Hoping to avoid an hours-long line, I took the day off from work a couple of weeks ago to check out Yayoi Kusama's Festival of Life exhibition at David Zwirner.
I arrived at the gallery just before its 10am opening on a Wednesday morning and found a queue snaking from the gallery's entrance at 525 West 19th Street down to 11th Avenue and around the corner about a third of the way up the block. Fortunately, I chose an unseasonably warm day to play hooky, so the 90-minute wait was bearable.
Once inside, visitors are shuttled into another short queue to wait to enter Kusama's three mesmerizing installations, starting with one of the artist's two new Infinity Mirror Rooms. For sixty seconds, groups of six people are allowed inside the first installation, a small room lined with mirrored walls and filled with reflective stainless steel orbs dangling from the ceiling and neatly piled on the floor. A column in the center of the room offers another mirrored environment viewers can peek into through peepholes. Given the short amount of time inside the room, and other visitors quickly moving about trying to snap as many photographs as possible, it was difficult to fully experience and enjoy the work's "sense of infinity."
Yayoi Kusama, Festival of Life, Infinity Mirror Room
Once that quick minute is up, gallery-goers are then directed into a dark room featuring a second Infinity Mirror Room—this one a large black box outfitted with three large peepholes that reveal a dazzling scene composed of miniature, multi-colored light bulbs laid out in a hexagonal pattern that is mirrored infinitely.

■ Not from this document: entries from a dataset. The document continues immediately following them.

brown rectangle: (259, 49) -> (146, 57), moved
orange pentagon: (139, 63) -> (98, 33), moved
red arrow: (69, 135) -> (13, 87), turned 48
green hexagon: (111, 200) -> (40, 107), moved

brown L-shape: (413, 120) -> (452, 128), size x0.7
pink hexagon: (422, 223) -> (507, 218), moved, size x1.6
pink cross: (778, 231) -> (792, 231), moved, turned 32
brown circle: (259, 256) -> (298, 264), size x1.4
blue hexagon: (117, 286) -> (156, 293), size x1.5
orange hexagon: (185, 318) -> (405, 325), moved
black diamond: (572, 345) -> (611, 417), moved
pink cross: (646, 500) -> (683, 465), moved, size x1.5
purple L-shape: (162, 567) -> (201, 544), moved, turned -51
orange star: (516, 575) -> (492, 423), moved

Yayoi Kusama, Festival of Life, Infinity Mirror Room
The last room showcases Kusama's With All My Love For The Tulips, I Pray Forever (2011), a sculptural installation with three large-scale potted tulips painted in the same graphic red polka-dotted pattern as the room's ceiling, walls, and floor, creating a vibrant and dizzying visual experience while "diminishing the appearance of depth." This room was selfie central, with visitors excitedly snapping photos of themselves—once again hampering the experience and enjoyment of the work—in Kusama's polka-dotted dreamscape.
Yayoi Kusama, With All My Love For The Tulips, I Pray Forever (2011)

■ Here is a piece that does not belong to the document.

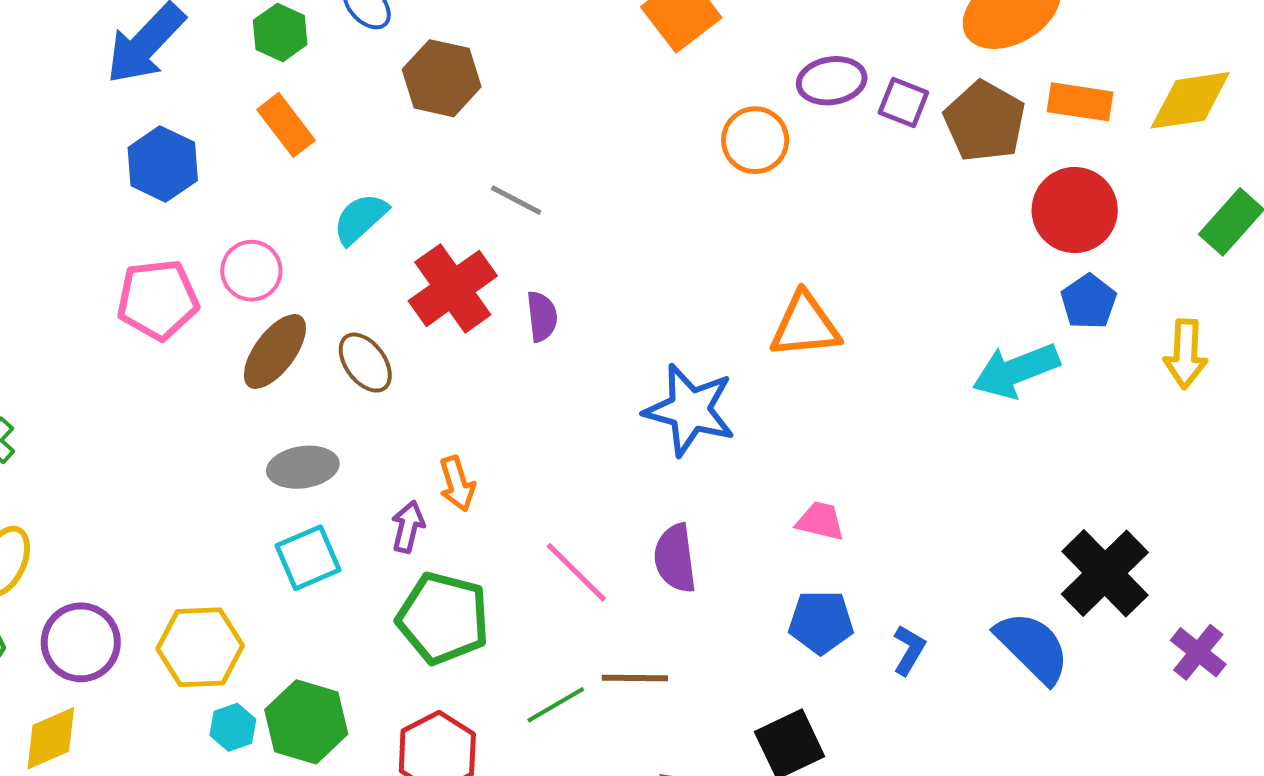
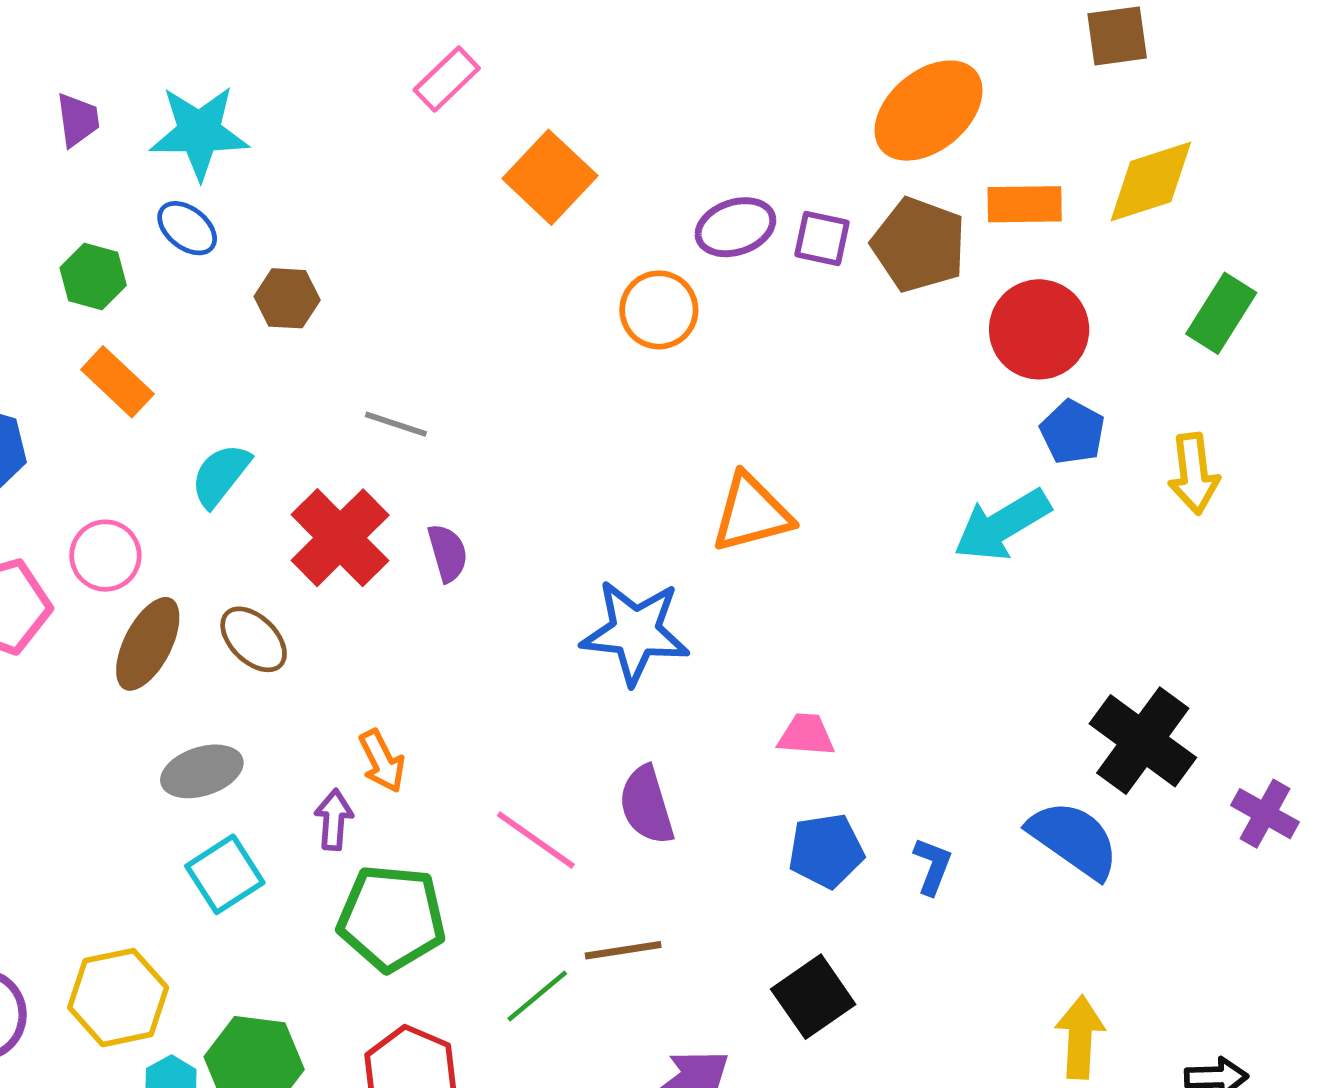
brown hexagon: (442, 78) -> (287, 298), size x0.7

Don't forget to stop by the gallery next door at 533 West 19th Street to check out new large-scale stainless steel flower sculptures by Kusama as well as sixty-six paintings from My Eternal Soul, an ongoing series the artist started in the late 2000s. The dense abstract compositions feature faces, eyes, and flowers mixed in a flurry of colors, shapes, and forms in these feverish, psychedelic works.
Yayoi Kusama, My Eternal Soul and new flower sculptures on view at David Zwirner, 533 West 19th Street
Hurry! Yayoi Kusama's Festival of Life closes on Saturday, December 16. Due to the massive crowds flocking to the exhibit, the gallery has put together a FAQ list to help visitors plan their visit.
A concurrent exhibition featuring the artist's Infinity Nets paintings is on view at David Zwirner's uptown space at 34 East 69th Street through Friday, December 22.